Extrait fourni
___

Nombre de jours où le max entre 8h et 9h est le max de la journée : 735
Nombre de jours où le min entre 8h et 9h est le min de la journée : 685
La combinaison de ces deux cas représente 0.6187363834422658 % du temps


In [35]:
times_morning = ['08:00:00', '08:05:00', '08:10:00', '08:15:00', '08:20:00', '08:25:00', '08:30:00', 
                '08:35:00', '08:40:00', '08:45:00', '08:50:00', '08:55:00']
daily_morning_last = []
for i in range(len(days)): 
    k = len(times_morning) - 1
    while len(dataFrame.loc[(dataFrame.Time == times_morning[k]) & (dataFrame.Date == days[i])]) <= 0:
        k-=1
    df_last_minute = dataFrame.loc[(dataFrame.Time == times_morning[k]) & (dataFrame.Date == days[i])]
    cur_last = list(df_last_minute.Last)
    daily_morning_last.append(int(cur_last[0]))

___

Enregistrements fournis
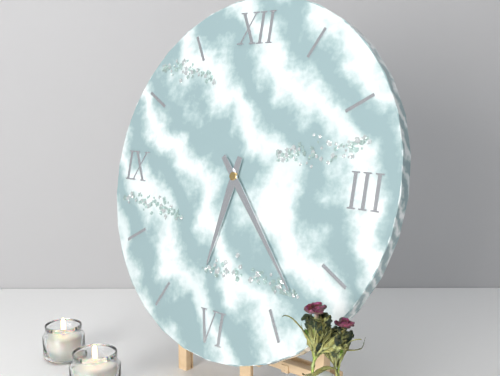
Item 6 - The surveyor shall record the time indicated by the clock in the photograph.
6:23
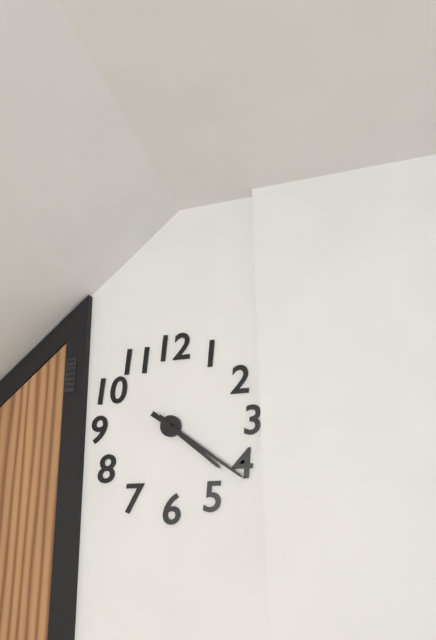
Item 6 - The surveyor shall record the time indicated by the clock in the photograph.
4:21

___

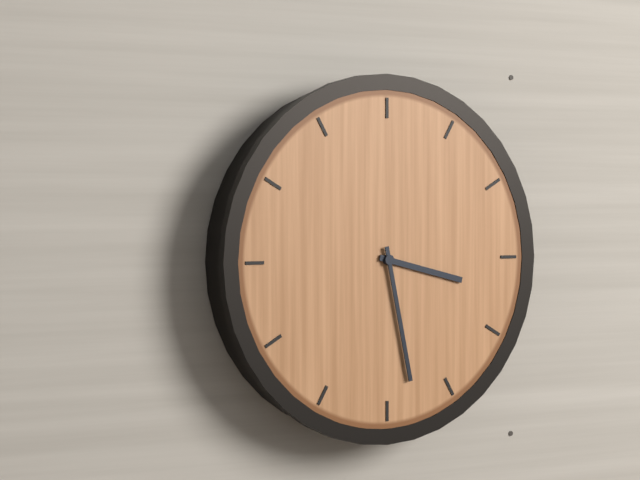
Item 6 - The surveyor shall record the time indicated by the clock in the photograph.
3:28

___

Consigne
Reprenez l'extrait sur l'analyse des cours entre 8h et 9h à partir de l'endroit où il s'interrompt. Les enregistrements ne sont d'aucune utilité pour ce travail.

Réponse
In [41]:
import datetime
from datetime import datetime

jours_semaine = ["Lundi", "Mardi", "Mercredi", "Jeudi", "Vendredi", "Samedi", "Dimanche"]
jours = [jours_semaine[datetime.strptime(day[2:], '%y/%m/%d').weekday()] for day in days]

In [48]:
file = open(r"./Data/FDAXH22-matinal.txt", "w+")
file.write("Date,Jour,Open Matinal,High Matinal,Low Matinal,Last Matinal\n")
for i in range(len(days)):
    line = days[i] + "," + str(jours[i]) + "," + str(daily_open[i]) + "," + str(opening_spread_max[i]) + "," + str(opening_spread_min[i]) + "," + str(daily_morning_last[i]) +"\n"
    file.write(line)
    
file.close()